Combs are one of our oldest tools, used by humans across cultures and ages for decoration, detangling, and delousing. They derive from the most fundamental human tool of all — the hand. And from the time that humans began using combs instead of their fingers, comb design has scarcely changed, prompting the satirical paper the Onion to publish a piece titled "Comb Technology: Why Is It So Far Behind the Razor and Toothbrush Fields?" The Stone Age craftsman who made the oldest known comb — a small four-toothed number carved from animal bone some eight thousand years ago — would have no trouble knowing what to do with the bright blue plastic version sitting on my bathroom counter.

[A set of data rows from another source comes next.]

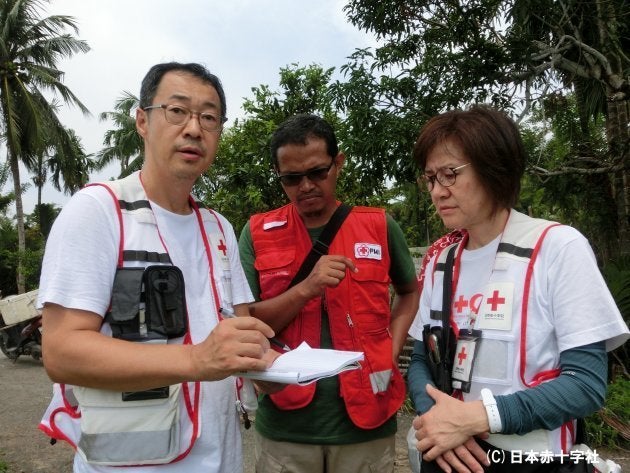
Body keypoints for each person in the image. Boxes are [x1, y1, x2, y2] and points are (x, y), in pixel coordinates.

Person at [37, 62, 278, 473]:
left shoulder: (217, 226)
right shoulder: (98, 210)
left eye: (209, 117)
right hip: (133, 461)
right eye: (177, 110)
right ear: (142, 121)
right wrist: (197, 360)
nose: (193, 129)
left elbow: (240, 327)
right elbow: (61, 351)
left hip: (222, 457)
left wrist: (271, 362)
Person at [407, 105, 629, 473]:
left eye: (450, 175)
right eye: (430, 178)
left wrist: (476, 418)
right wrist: (437, 417)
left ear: (495, 168)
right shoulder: (440, 262)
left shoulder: (556, 247)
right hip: (450, 456)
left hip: (534, 460)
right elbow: (419, 360)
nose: (437, 191)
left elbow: (586, 383)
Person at [238, 113, 420, 473]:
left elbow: (410, 292)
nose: (305, 186)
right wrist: (307, 288)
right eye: (291, 178)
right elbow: (247, 320)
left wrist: (391, 347)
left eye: (317, 172)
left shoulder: (378, 226)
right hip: (286, 428)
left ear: (338, 163)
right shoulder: (256, 233)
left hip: (367, 423)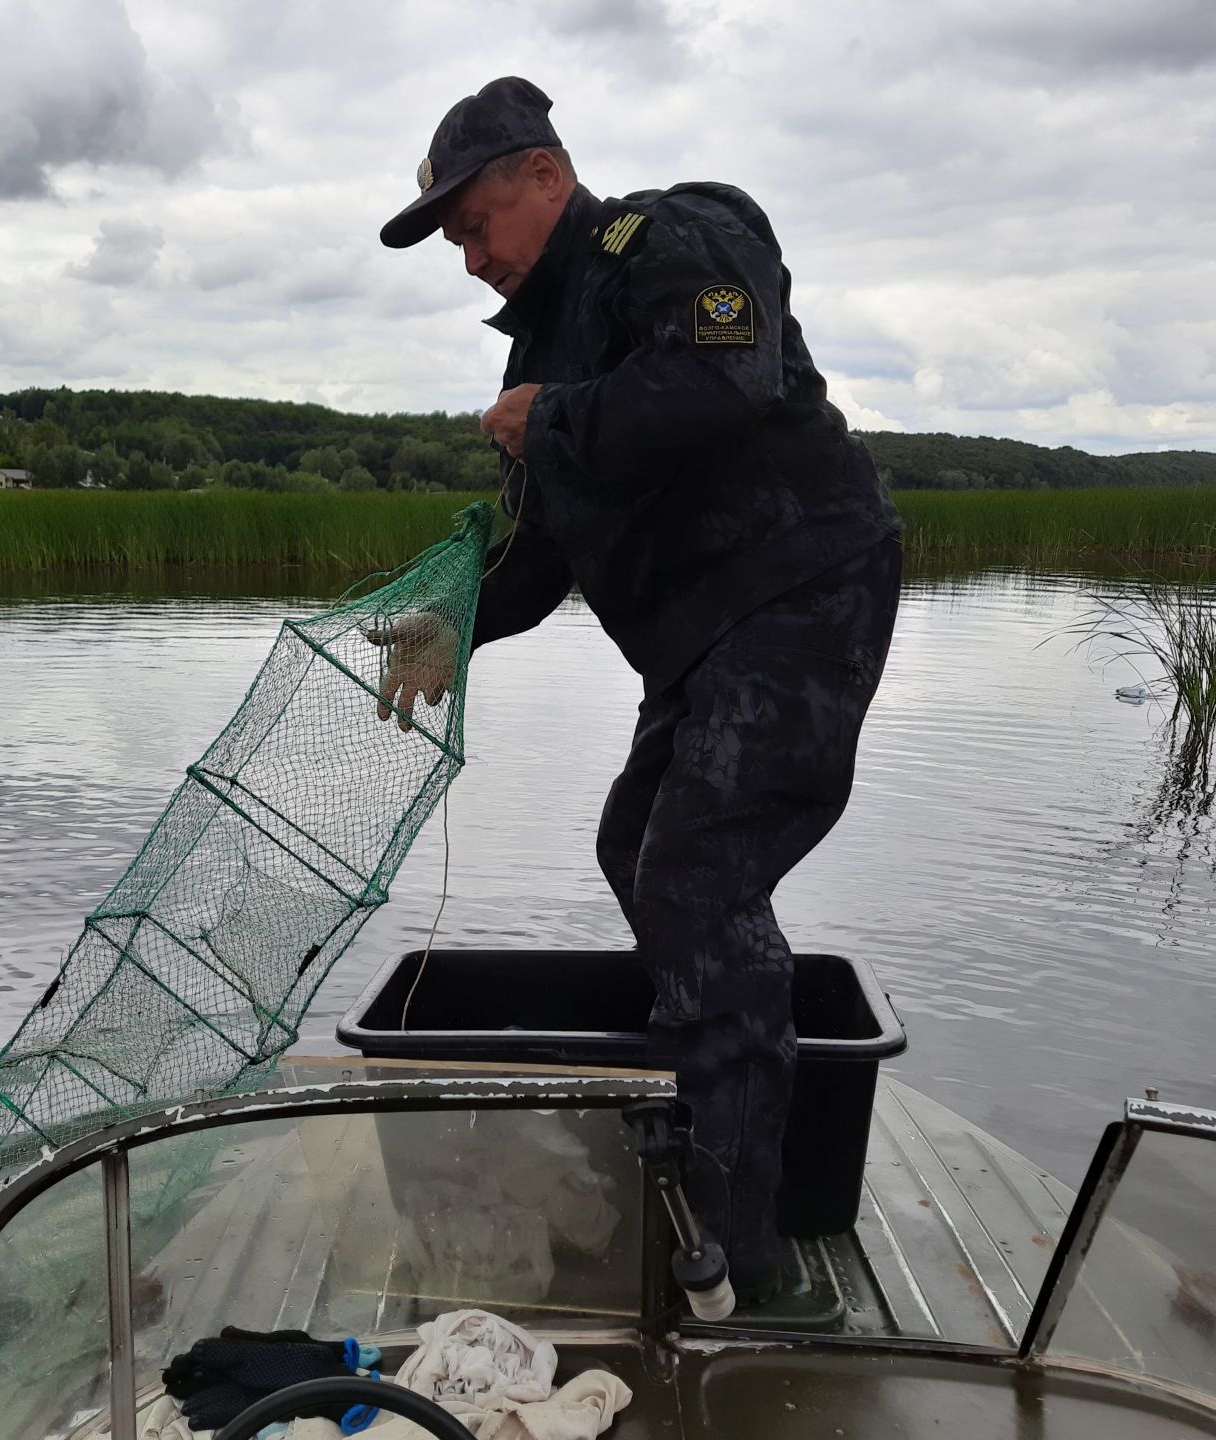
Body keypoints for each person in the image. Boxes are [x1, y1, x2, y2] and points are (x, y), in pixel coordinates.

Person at [370, 76, 903, 1301]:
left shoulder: (671, 236)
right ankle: (713, 1087)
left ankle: (744, 1248)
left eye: (473, 224)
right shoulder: (543, 354)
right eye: (449, 240)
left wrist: (548, 420)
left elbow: (728, 381)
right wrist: (452, 624)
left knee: (698, 875)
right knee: (637, 846)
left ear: (546, 178)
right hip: (707, 640)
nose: (467, 260)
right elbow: (540, 553)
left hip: (802, 590)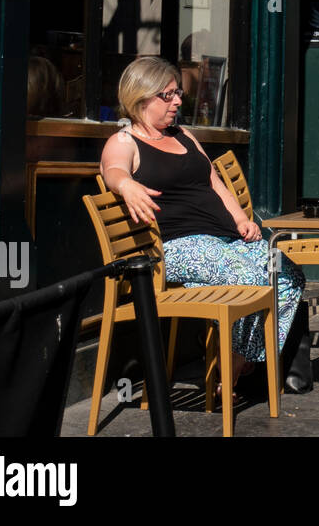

For most of history, combs were made of almost any material humans had at hand, including bone, tortoiseshell, ivory, rubber, iron, tin, gold, silver, lead, reeds, wood, glass, porcelain, papier-mâché. But in the late nineteenth century, that panoply of possibilities began to fall away with the arrival of a totally new kind of material — celluloid, the first man-made plastic. Combs were among the first and most popular objects made of celluloid. And having crossed that material Rubicon, comb makers never went back. Ever since, combs generally have been made of one kind of plastic or another.
The story of the humble comb's makeover is part of the much larger story of how we ourselves have been transformed by plastics. Plastics freed us from the confines of the natural world, from the material constraints and limited supplies that had long bounded human activity. That new elasticity unfixed social boundaries as well. The arrival of these malleable and versatile materials gave producers the ability to create a treasure trove of new products while expanding opportunities for people of modest means to become consumers.